• Instructions to follow: What are the lines, word for word, from the line with "middle tip: (158, 239)" up to and including the line with "pinky dip: (164, 70)" in the records below? Omit the pictures.

^^^^^^^^

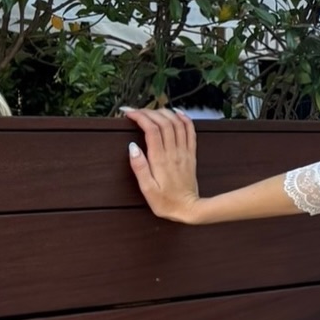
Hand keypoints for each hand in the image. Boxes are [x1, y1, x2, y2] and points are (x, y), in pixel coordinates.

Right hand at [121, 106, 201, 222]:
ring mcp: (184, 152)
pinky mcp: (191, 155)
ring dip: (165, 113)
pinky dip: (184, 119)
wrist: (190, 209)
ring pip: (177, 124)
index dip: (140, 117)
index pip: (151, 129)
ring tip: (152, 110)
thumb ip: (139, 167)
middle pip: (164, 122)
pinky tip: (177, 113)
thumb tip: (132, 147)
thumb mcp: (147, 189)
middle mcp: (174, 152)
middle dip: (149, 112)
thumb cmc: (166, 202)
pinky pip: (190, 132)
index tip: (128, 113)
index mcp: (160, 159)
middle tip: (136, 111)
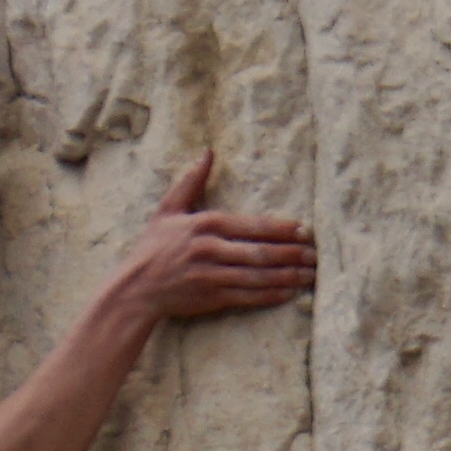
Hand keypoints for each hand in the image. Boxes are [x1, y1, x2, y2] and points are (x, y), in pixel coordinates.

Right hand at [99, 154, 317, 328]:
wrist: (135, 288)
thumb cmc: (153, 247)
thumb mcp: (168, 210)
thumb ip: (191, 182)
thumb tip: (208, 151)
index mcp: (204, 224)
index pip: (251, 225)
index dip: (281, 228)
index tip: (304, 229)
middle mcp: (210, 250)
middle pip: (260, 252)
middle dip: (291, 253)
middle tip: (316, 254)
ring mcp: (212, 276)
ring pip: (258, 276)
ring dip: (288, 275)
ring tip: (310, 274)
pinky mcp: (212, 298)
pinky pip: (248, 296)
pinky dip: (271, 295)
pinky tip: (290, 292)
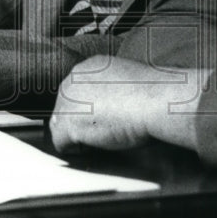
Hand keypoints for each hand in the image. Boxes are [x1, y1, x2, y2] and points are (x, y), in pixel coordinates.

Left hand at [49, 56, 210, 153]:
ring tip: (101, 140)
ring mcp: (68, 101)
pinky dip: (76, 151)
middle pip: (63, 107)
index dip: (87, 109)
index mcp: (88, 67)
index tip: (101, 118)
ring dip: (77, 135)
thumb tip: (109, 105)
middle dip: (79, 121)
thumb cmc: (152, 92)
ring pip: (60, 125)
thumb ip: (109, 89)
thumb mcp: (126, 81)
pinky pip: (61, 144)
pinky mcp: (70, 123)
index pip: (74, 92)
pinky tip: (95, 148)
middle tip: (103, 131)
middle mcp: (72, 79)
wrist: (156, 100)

^^^^^^^^

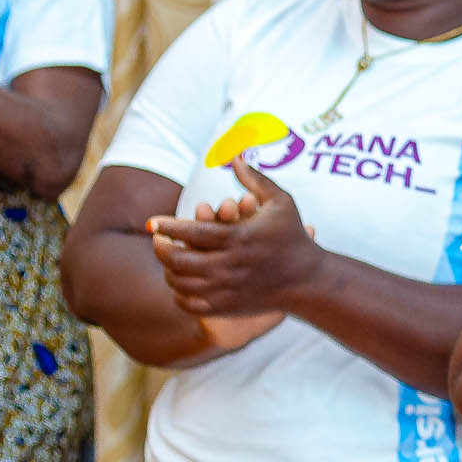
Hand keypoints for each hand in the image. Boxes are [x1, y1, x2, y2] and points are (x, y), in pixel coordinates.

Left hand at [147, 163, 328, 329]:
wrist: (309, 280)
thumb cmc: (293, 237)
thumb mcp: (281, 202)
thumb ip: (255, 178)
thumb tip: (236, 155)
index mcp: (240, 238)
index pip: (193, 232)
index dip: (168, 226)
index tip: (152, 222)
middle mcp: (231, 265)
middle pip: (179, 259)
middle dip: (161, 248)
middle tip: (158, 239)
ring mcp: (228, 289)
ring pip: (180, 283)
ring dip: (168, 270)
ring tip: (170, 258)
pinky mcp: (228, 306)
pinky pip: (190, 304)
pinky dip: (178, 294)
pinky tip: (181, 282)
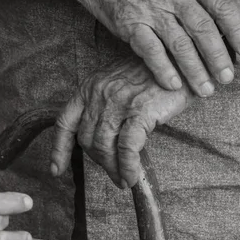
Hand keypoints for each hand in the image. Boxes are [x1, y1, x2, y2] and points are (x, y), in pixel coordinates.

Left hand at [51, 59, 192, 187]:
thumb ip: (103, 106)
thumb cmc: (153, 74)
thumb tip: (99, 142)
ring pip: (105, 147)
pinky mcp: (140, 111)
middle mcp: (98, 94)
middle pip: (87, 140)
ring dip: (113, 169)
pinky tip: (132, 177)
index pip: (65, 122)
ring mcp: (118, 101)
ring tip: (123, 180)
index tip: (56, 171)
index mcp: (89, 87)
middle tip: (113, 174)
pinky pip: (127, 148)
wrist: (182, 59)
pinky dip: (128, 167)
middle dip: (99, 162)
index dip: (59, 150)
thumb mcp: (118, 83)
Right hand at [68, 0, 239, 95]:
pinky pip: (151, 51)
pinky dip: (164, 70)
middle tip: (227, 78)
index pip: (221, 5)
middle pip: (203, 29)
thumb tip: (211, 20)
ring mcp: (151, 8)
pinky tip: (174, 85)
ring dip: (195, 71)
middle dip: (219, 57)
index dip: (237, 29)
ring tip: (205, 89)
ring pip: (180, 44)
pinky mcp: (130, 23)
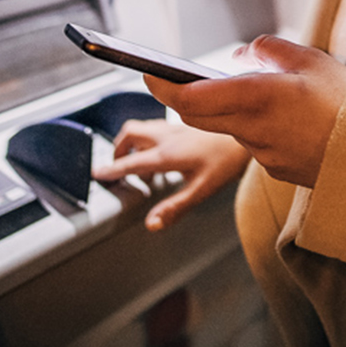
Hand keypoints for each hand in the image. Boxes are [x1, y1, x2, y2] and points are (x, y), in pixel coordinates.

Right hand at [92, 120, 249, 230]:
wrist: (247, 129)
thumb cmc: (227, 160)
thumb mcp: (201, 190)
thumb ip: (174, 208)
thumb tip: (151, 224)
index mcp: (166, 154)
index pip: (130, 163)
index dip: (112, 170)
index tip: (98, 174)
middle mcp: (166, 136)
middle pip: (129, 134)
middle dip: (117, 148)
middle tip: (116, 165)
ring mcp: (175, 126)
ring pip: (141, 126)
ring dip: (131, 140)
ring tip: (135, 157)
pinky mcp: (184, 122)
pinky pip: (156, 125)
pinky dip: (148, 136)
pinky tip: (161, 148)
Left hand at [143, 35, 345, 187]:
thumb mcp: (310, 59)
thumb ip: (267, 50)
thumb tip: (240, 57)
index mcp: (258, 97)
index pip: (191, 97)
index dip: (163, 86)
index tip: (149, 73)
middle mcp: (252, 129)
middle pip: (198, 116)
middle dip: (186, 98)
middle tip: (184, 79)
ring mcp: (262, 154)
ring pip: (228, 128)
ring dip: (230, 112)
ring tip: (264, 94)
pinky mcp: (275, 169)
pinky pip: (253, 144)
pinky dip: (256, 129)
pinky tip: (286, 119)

^^^^^^^^

• Response to the task:
middle tip: (158, 239)
ring mcp: (228, 289)
ring pip: (180, 283)
ring dip: (168, 270)
ring tip: (170, 258)
pinky mcp: (228, 306)
pinky pip: (190, 304)
pinky dip: (178, 294)
pinky tip: (181, 282)
Hand keypoints for each hand in the image. Boxes are [x1, y1, x2, y2] and points are (x, y), in pixel coordinates.

Left hand at [51, 59, 192, 187]:
thumb ip: (103, 106)
thumb cmc: (153, 74)
thumb tip: (99, 142)
ring pip: (105, 147)
pinky mcp: (140, 111)
middle mcp: (98, 94)
middle pip: (87, 140)
ring dip: (113, 169)
pinky tip: (132, 177)
index pip: (65, 122)
ring mcp: (118, 101)
ring tip: (123, 180)
index tip: (56, 171)
index mcp: (89, 87)
middle tip: (113, 174)
pinky pip: (127, 148)
wrist: (182, 59)
pinky dip: (128, 167)
middle dip: (99, 162)
index dip: (59, 150)
thumb mcp: (118, 83)
Right hand at [68, 0, 239, 95]:
pinky pip: (151, 51)
pinky dip: (164, 70)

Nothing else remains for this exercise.